Derek Wan : Molecular and Cell Biology (Neurobiology)

Mentor: Susana Chung

Our eyes are never stable even when we attempt to maintain a steady gaze. The characteristics of microscopic eye motion during fixation have been proposed as diagnostic biomarkers for certain neurological and visual disorders. However, the use of scanning laser ophthalmoscopes (SLOs) in clinical and research settings is often limited to rough estimates of fixation stability, due to low frame rates inherent in videos. Such estimates preclude meaningful analyses and result in non-standardized methods to quantify eye motion across research laboratories and clinics. Furthermore, existing technology is not being utilized to its full potential. Eye motion at a millisecond resolution enables more comprehensive analyses of FEMs, allowing us to fully capitalize upon SLOs. I aim to develop a systematic method to extract that eye motion at high sampling rates. Such precise measurements will serve as the basis for reliable datasets of eye motion, providing clinicians and scientists with a standard way to quantify FEMs.
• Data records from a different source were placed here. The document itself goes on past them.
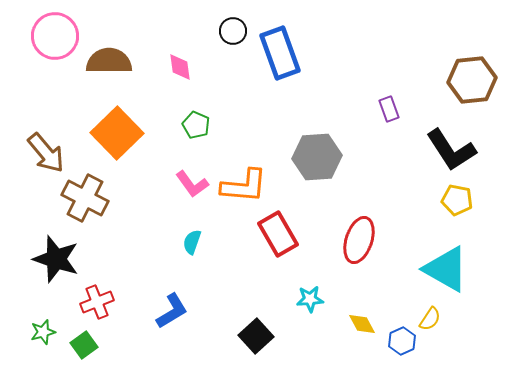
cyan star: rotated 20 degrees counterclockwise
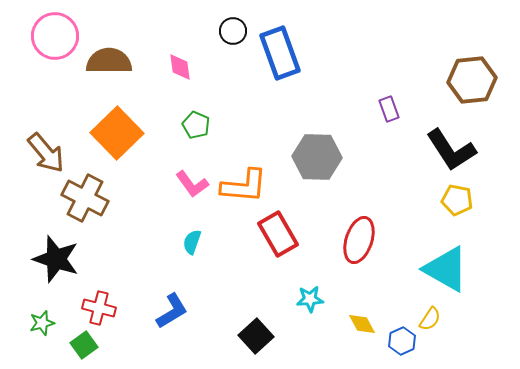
gray hexagon: rotated 6 degrees clockwise
red cross: moved 2 px right, 6 px down; rotated 36 degrees clockwise
green star: moved 1 px left, 9 px up
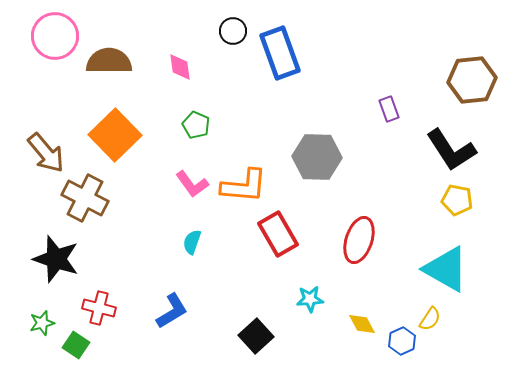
orange square: moved 2 px left, 2 px down
green square: moved 8 px left; rotated 20 degrees counterclockwise
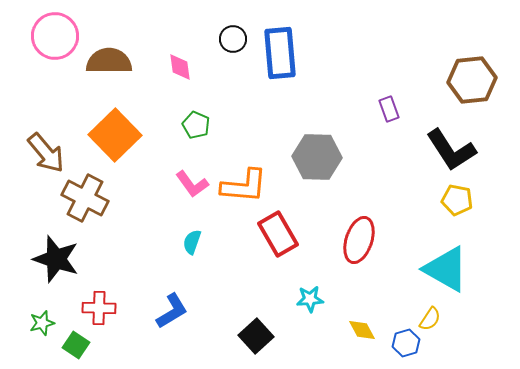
black circle: moved 8 px down
blue rectangle: rotated 15 degrees clockwise
red cross: rotated 12 degrees counterclockwise
yellow diamond: moved 6 px down
blue hexagon: moved 4 px right, 2 px down; rotated 8 degrees clockwise
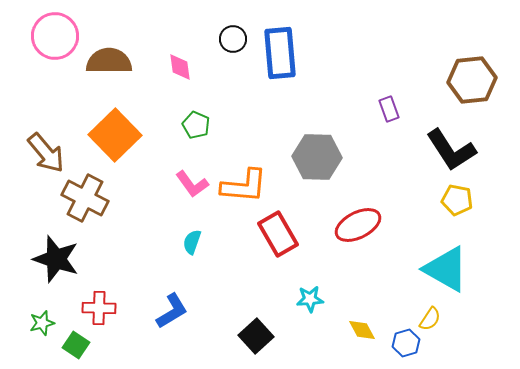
red ellipse: moved 1 px left, 15 px up; rotated 45 degrees clockwise
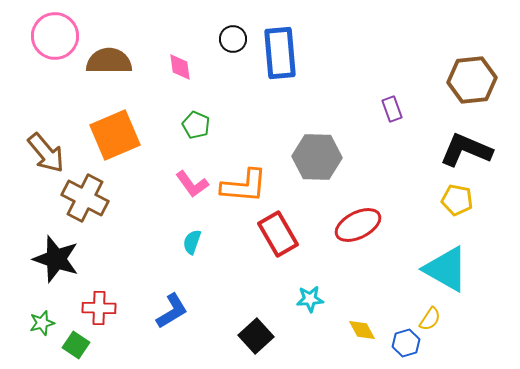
purple rectangle: moved 3 px right
orange square: rotated 21 degrees clockwise
black L-shape: moved 15 px right; rotated 146 degrees clockwise
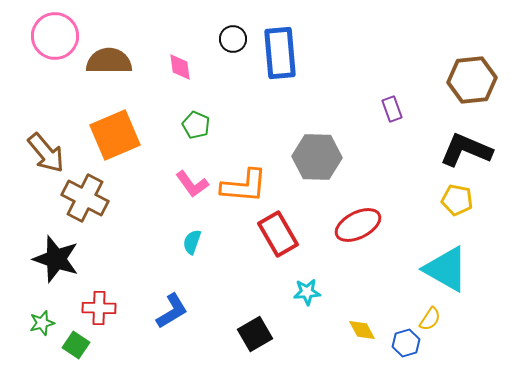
cyan star: moved 3 px left, 7 px up
black square: moved 1 px left, 2 px up; rotated 12 degrees clockwise
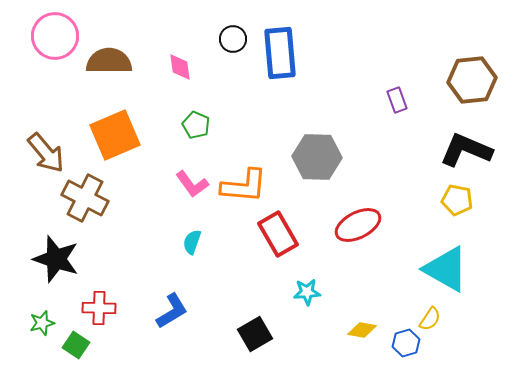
purple rectangle: moved 5 px right, 9 px up
yellow diamond: rotated 52 degrees counterclockwise
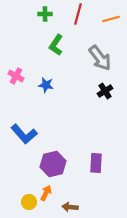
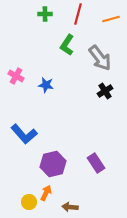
green L-shape: moved 11 px right
purple rectangle: rotated 36 degrees counterclockwise
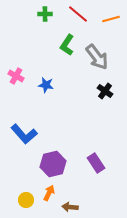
red line: rotated 65 degrees counterclockwise
gray arrow: moved 3 px left, 1 px up
black cross: rotated 21 degrees counterclockwise
orange arrow: moved 3 px right
yellow circle: moved 3 px left, 2 px up
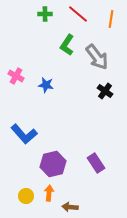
orange line: rotated 66 degrees counterclockwise
orange arrow: rotated 21 degrees counterclockwise
yellow circle: moved 4 px up
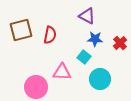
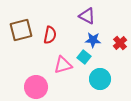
blue star: moved 2 px left, 1 px down
pink triangle: moved 1 px right, 7 px up; rotated 18 degrees counterclockwise
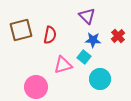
purple triangle: rotated 18 degrees clockwise
red cross: moved 2 px left, 7 px up
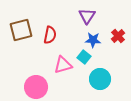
purple triangle: rotated 18 degrees clockwise
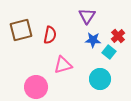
cyan square: moved 25 px right, 5 px up
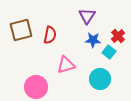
pink triangle: moved 3 px right
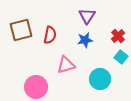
blue star: moved 8 px left; rotated 14 degrees counterclockwise
cyan square: moved 12 px right, 5 px down
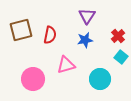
pink circle: moved 3 px left, 8 px up
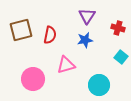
red cross: moved 8 px up; rotated 32 degrees counterclockwise
cyan circle: moved 1 px left, 6 px down
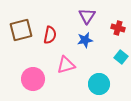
cyan circle: moved 1 px up
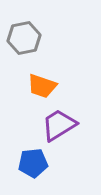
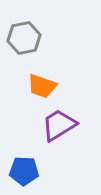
blue pentagon: moved 9 px left, 8 px down; rotated 8 degrees clockwise
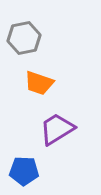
orange trapezoid: moved 3 px left, 3 px up
purple trapezoid: moved 2 px left, 4 px down
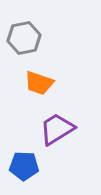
blue pentagon: moved 5 px up
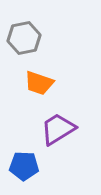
purple trapezoid: moved 1 px right
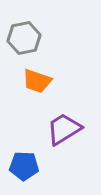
orange trapezoid: moved 2 px left, 2 px up
purple trapezoid: moved 6 px right
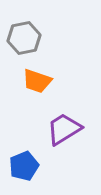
blue pentagon: rotated 24 degrees counterclockwise
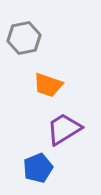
orange trapezoid: moved 11 px right, 4 px down
blue pentagon: moved 14 px right, 2 px down
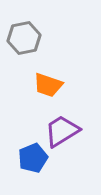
purple trapezoid: moved 2 px left, 2 px down
blue pentagon: moved 5 px left, 10 px up
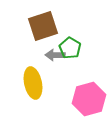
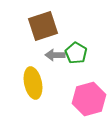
green pentagon: moved 6 px right, 5 px down
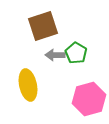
yellow ellipse: moved 5 px left, 2 px down
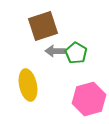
gray arrow: moved 4 px up
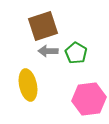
gray arrow: moved 7 px left
pink hexagon: rotated 8 degrees clockwise
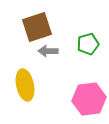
brown square: moved 6 px left, 1 px down
green pentagon: moved 12 px right, 9 px up; rotated 25 degrees clockwise
yellow ellipse: moved 3 px left
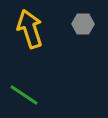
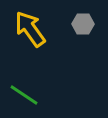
yellow arrow: rotated 18 degrees counterclockwise
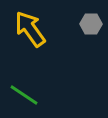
gray hexagon: moved 8 px right
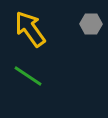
green line: moved 4 px right, 19 px up
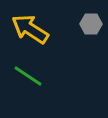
yellow arrow: rotated 21 degrees counterclockwise
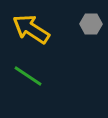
yellow arrow: moved 1 px right
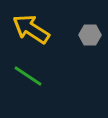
gray hexagon: moved 1 px left, 11 px down
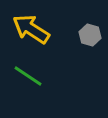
gray hexagon: rotated 15 degrees clockwise
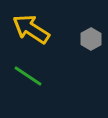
gray hexagon: moved 1 px right, 4 px down; rotated 15 degrees clockwise
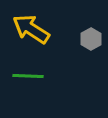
green line: rotated 32 degrees counterclockwise
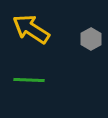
green line: moved 1 px right, 4 px down
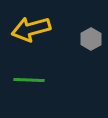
yellow arrow: rotated 48 degrees counterclockwise
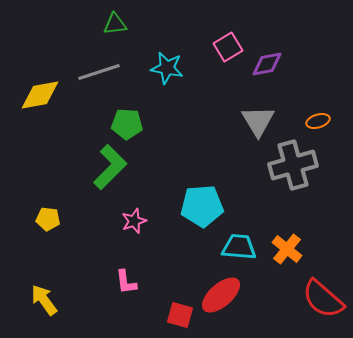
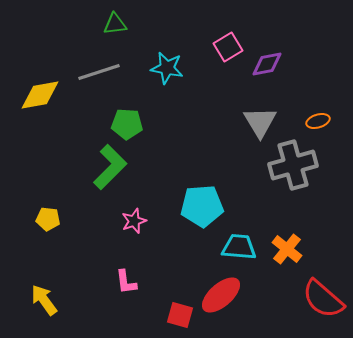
gray triangle: moved 2 px right, 1 px down
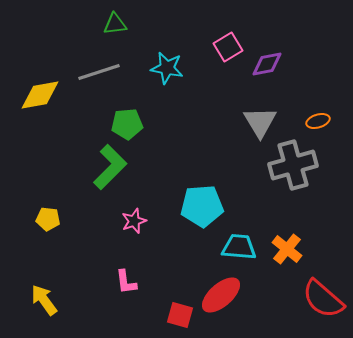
green pentagon: rotated 8 degrees counterclockwise
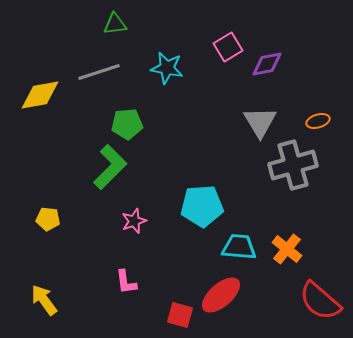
red semicircle: moved 3 px left, 2 px down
Furthermore, such standardization may pave the way toward using FEMs as biomarkers for early diagnosis of diseases with characteristic eye movements.

I would like to thank the Rose Hills Foundation for funding my research this summer. Although I didn't have the words for it then, ever since I was a kid I have always had this fantasy of bringing technology and medicine closer together, and this project has allowed me to take the first step toward that goal. Without this financial backing I would not have been able to pursue my personal goals or contribute meaningfully to a field that is becoming increasingly tech-oriented.